In my reading about watches I learned that the wrist watch was the product of war. Pocket watches were worn in elaborate straps to hold them on the wrist. Timing was critical and who had radios...let alone a mobile phone! One thing lead to another. It became customary to engrave the back of the watch one's name and service. A form of current day dog tags which were not mandated until 1916 by the US Army. The tradition continued, even after dog tags were introduced, to engrave the back of a watch with the details of the owner. All of this investigation and the discovery of my Grandfather's "very" engraved watch connected a few dots. When my mother gave me my "lifetime watch", she lamented the store would not engrave my watch. Makes me wonder how Joanne Woodward had "Drive Carefully - Me" on the back of her betrothed's watch?
The watch belonged to my Grandfather. My daughter now occasionally dawns this watch with a tired alligator band for nice occasions. I recall with some humor and dismay that she announced the watch was "broken" because it would not run. That was rectified once I explained to her how to wind a watch. Imagine!

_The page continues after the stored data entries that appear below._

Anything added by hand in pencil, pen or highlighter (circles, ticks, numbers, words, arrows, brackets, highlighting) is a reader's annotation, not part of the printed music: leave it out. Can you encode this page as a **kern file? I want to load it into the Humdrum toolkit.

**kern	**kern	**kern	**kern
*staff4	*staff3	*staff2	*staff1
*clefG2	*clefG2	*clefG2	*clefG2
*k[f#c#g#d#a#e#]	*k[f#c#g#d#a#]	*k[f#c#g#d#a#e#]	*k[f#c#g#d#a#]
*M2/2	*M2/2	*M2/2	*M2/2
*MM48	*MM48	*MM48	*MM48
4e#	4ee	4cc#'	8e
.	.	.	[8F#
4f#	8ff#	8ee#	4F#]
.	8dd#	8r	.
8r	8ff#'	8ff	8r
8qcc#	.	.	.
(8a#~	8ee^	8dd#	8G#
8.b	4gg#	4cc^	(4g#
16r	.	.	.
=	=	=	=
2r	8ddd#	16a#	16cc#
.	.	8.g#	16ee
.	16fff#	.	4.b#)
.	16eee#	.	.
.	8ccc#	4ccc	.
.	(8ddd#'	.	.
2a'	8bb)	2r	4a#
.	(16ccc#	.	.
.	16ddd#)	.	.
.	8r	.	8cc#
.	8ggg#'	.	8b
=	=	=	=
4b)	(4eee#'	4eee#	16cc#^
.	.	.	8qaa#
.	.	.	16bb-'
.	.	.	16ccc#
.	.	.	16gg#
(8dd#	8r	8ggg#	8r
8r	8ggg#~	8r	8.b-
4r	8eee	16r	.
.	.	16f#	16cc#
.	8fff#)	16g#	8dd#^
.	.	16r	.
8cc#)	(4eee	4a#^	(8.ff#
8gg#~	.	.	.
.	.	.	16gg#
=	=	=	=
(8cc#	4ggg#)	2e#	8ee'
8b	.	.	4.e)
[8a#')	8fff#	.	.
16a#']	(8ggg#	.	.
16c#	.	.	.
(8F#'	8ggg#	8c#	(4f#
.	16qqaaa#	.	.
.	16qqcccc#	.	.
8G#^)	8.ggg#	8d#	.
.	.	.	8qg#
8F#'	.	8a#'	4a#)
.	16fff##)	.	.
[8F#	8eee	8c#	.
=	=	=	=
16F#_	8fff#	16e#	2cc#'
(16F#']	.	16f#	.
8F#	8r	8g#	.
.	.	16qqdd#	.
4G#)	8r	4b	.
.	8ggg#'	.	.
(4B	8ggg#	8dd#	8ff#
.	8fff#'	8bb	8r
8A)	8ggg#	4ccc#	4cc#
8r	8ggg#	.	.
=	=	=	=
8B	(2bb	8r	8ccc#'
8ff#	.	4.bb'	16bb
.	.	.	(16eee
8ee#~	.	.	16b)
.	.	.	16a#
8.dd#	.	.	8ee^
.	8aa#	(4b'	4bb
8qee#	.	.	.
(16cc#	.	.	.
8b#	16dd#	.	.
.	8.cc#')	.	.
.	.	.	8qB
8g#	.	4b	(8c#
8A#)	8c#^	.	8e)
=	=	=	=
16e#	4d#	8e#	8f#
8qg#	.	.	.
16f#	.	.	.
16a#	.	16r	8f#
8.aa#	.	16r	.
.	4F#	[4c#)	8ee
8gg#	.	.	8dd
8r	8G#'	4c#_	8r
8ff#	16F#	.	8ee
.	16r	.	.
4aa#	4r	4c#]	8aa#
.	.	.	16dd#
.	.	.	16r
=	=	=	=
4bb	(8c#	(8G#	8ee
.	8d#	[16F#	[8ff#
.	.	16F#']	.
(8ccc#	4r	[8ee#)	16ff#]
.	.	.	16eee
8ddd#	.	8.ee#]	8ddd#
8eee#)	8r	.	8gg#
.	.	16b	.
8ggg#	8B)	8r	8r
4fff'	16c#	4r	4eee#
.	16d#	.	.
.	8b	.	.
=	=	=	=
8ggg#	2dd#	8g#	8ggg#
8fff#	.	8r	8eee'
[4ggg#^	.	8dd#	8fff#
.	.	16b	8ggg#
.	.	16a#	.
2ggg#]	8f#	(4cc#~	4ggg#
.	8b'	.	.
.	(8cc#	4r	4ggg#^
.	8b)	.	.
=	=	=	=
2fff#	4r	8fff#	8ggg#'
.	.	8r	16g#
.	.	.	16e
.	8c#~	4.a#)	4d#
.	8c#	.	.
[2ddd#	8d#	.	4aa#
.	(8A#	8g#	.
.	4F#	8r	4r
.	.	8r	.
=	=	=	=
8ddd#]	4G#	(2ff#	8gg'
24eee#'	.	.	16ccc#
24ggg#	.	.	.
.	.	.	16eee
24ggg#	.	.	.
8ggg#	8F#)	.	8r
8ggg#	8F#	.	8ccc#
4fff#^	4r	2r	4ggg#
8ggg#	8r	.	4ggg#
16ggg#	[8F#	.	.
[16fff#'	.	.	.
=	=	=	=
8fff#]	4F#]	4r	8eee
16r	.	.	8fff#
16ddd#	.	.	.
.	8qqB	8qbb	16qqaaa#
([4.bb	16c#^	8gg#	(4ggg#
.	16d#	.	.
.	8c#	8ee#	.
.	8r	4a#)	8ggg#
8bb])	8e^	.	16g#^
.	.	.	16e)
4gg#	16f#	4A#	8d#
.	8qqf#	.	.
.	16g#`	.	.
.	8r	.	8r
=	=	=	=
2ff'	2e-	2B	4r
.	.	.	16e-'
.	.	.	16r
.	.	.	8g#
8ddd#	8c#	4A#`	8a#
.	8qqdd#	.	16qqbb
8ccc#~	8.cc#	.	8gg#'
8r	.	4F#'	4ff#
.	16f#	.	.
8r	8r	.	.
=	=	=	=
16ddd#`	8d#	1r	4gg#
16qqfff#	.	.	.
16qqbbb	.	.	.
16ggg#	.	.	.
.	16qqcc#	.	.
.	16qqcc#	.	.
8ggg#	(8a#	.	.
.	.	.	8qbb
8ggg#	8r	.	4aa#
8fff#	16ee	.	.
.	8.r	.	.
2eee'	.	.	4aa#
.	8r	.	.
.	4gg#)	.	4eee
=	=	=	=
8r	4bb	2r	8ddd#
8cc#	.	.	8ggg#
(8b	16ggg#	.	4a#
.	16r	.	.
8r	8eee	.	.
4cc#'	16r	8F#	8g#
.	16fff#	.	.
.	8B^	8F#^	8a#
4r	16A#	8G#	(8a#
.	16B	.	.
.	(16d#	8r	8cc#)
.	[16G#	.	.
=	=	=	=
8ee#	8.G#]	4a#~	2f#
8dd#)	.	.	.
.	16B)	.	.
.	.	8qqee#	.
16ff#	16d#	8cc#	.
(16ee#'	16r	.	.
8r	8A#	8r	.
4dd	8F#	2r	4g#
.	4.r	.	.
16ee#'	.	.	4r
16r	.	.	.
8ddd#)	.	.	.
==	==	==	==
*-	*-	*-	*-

As for the watch itself, not much is known. Google searches have not yielded any specific details for this novice watch collector. Girard Perregaux was a quality Swiss watch maker unlike Rolex which contracted others to make their watches of the same era.
A new alligator band would freshen up this watch. It is too small for a man to wear today and looks best on a woman. Tastes have changed. Perhaps someday it will be worn with family pride.
Better photos to come, but for now, this is a start.